The workers told Baldwin their personal stories privately before letting media in the room.

"We whiffle-waffled from being hopeful to 'the end is near,'" said worker Karmen Jones. "We said something has got to be done about the way Washington is run. Corporate greed has to stop. Something has to change with Wall Street running the country."

Baldwin has been publicly critical of K-C executives using corporate tax cuts to fund increased shareholder dividends and stock buybacks at the same time it cut jobs..

Baldwin sent a letter Feb. 7 to Kimberly-Clark's board of directors saying she had a "deep concern for the Wisconsin workers whose hard work should be rewarded, but instead face layoffs," and called K-C executives' actions "simply wrong."

On Friday, she said she has not gotten a formal response to the letter.

"Kimberly-Clark made $3.3 billion in profits last year and this plant contributed mightily," she said. "I have a hard time understanding this plant is meeting and exceeding its goals and that it's on the shutdown list."

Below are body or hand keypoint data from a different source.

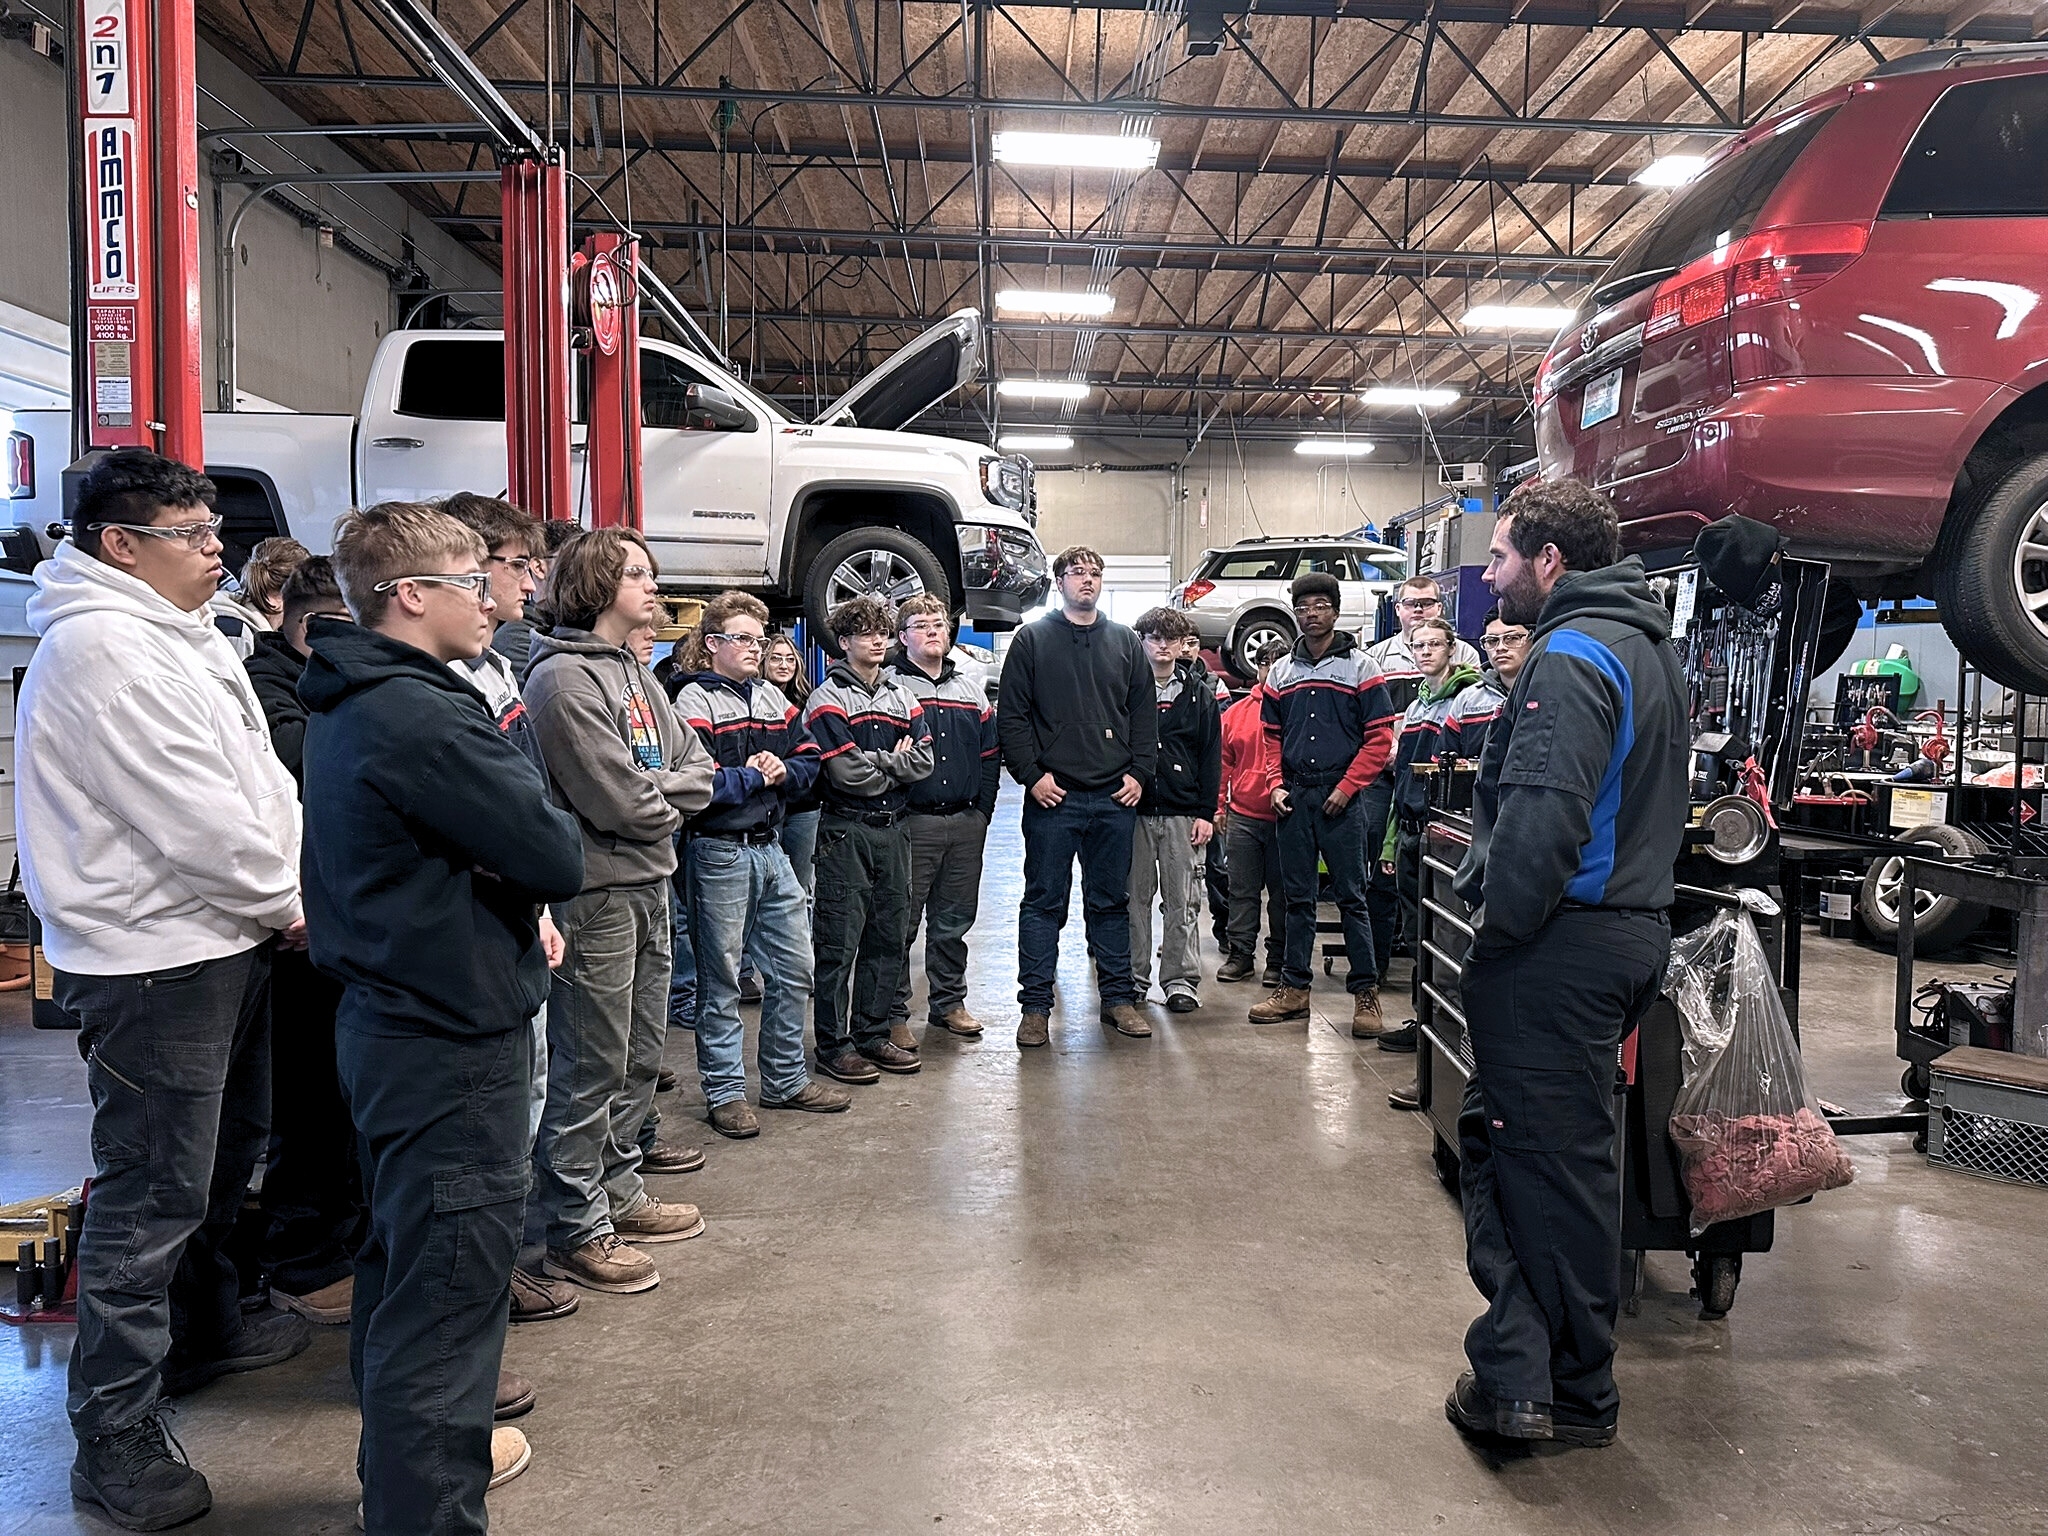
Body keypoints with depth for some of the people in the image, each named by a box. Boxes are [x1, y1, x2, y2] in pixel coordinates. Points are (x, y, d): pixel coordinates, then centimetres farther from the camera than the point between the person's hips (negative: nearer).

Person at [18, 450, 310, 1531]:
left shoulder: (184, 636, 13)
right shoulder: (100, 648, -19)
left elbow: (256, 781, 16)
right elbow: (195, 820, -22)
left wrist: (285, 888, 3)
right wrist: (286, 905, -9)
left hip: (222, 944, 10)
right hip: (152, 962, -10)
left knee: (225, 1155, 23)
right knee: (151, 1196, -2)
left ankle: (205, 1326, 43)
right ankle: (116, 1438, 11)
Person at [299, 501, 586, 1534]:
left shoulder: (349, 706, 10)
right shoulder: (424, 718, -23)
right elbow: (557, 858, -23)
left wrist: (514, 891, -2)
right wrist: (533, 877, -1)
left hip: (387, 1016, 11)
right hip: (453, 1035, -11)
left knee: (404, 1252, 24)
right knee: (449, 1285, -2)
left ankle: (408, 1451, 43)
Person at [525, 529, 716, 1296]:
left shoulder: (636, 672, 15)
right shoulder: (564, 678, -14)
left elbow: (697, 770, 11)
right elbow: (618, 802, -20)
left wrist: (651, 792, -8)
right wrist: (669, 800, 0)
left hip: (650, 887, 9)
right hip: (596, 894, -9)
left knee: (641, 1055, 17)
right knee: (591, 1067, 0)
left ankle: (619, 1191, 32)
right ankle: (577, 1230, 12)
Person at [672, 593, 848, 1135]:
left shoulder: (772, 697, 13)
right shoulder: (695, 700, -9)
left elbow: (810, 759, 12)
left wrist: (782, 770, -8)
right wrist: (752, 776, -11)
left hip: (770, 847, 7)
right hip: (719, 852, -7)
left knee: (796, 967, 12)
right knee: (721, 979, 4)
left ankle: (784, 1079, 27)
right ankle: (725, 1092, 16)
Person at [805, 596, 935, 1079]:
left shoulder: (903, 698, 15)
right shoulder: (828, 699, -5)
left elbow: (923, 761, 3)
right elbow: (847, 772, -17)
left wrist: (874, 762, -9)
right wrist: (895, 763, -3)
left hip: (892, 829, 6)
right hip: (845, 831, -6)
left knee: (889, 937, 10)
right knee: (840, 941, -3)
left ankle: (872, 1034, 21)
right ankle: (833, 1043, 5)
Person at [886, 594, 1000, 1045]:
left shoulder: (970, 689, 17)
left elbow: (990, 752, 16)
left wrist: (983, 808, 8)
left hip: (967, 823, 5)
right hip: (912, 823, -5)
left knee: (954, 919, 13)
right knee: (901, 923, -2)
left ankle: (949, 1002, 26)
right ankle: (893, 1013, 7)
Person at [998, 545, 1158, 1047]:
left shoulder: (1126, 642, 13)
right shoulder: (1033, 639, 3)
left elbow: (1145, 714, 13)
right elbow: (1010, 716, -1)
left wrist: (1139, 772, 2)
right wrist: (1031, 774, -9)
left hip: (1115, 798, 3)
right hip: (1052, 797, -3)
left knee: (1112, 901, 11)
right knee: (1044, 902, 2)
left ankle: (1119, 997, 21)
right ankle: (1035, 1006, 9)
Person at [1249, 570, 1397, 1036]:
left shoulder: (1360, 667, 0)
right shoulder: (1281, 671, 13)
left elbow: (1380, 737, -4)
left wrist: (1346, 788, -11)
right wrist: (1277, 786, 2)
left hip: (1340, 799, -4)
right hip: (1294, 799, 4)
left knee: (1351, 896, -1)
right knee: (1298, 896, 9)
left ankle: (1365, 993, 5)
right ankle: (1294, 987, 16)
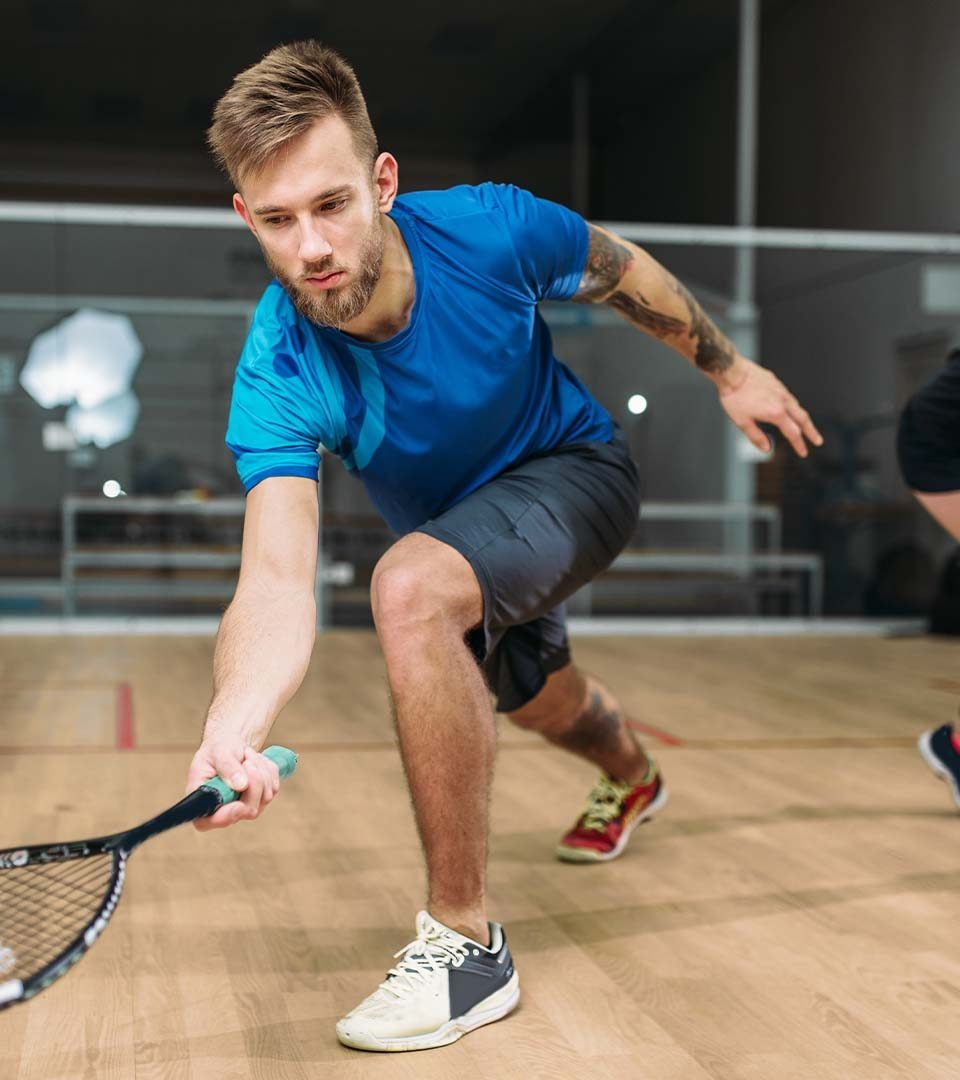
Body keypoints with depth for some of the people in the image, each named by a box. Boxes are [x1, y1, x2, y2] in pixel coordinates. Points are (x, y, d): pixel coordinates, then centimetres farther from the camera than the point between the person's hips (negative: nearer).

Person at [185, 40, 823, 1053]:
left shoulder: (489, 228, -32)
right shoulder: (278, 375, -33)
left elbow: (621, 270, -8)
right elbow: (277, 576, -45)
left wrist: (728, 369, 2)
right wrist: (232, 727, -64)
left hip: (574, 469, -3)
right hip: (449, 529, 4)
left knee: (409, 590, -35)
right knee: (537, 697, 31)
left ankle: (465, 941, -23)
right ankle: (629, 778, 72)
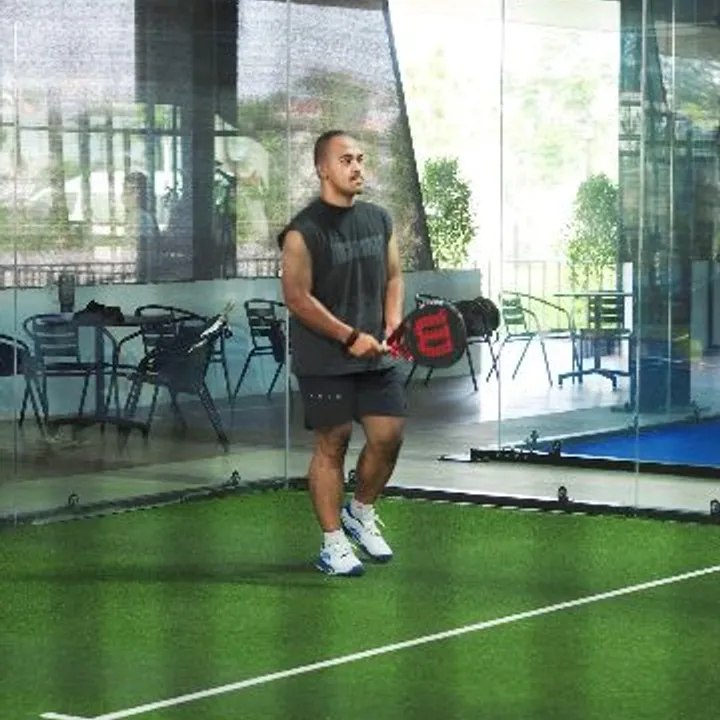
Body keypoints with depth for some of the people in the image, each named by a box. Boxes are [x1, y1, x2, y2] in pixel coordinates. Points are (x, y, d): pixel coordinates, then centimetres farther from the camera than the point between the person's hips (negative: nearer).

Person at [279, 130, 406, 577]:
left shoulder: (379, 220, 9)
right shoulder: (304, 231, -11)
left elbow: (394, 276, 17)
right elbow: (298, 298, -14)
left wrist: (393, 322, -2)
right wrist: (350, 337, -18)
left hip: (377, 356, 6)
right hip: (325, 361, -6)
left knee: (389, 436, 3)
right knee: (332, 445, 0)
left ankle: (361, 512, 28)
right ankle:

She told workers she was trying to get answers and would continue to fight, though she knew the industry was battered by many factors including foreign competition and pulp prices.

Workers said the products they made were in high demand and aren't going away.

"A lot of people think we make paper. We don't. We make Depend products. There are 10,000 people turning 60 every day," said Jones. "They're going to move our machines to other plants."

On Thursday, Gov. Scott Walker also wrote to K-C executives pitching a deal to keep the two Fox Cities plants open.

"We put the best offer we could on the table," he told USA TODAY NETWORK-Wisconsin, but indicated "It's hard to tell" if K-C will accept the tax deal.

Baldwin questioned that deal.

"The decisions are very puzzling to me. I've heard $100 million in incentives. But Kimberly-Clark just got major tax benefits from the recently passed tax bill in Congress. They could whittle back a little of the $900 million stock buyback they had this year and make it $800 million," she said.

"There are vast sums of money going to stock buyouts and dividends for investors. Companies need investors, but these have been at the expense of workers. Publicly traded companies are doing this more and more."

She said the "Wisconsin way" used to make sure 100-year-old companies were strengthened to be around for 100 more years. Not anymore.

"These are decisions made to jack up the stock prices next quarter," she said. "The community impact is enormous. It's absolutely enormous."

Dallas-based K-C is the Fox Cities' third largest employer. Neenah Nonwovens is expected to close in 18 months. K-C has not indicated when Cold Spring would be closed.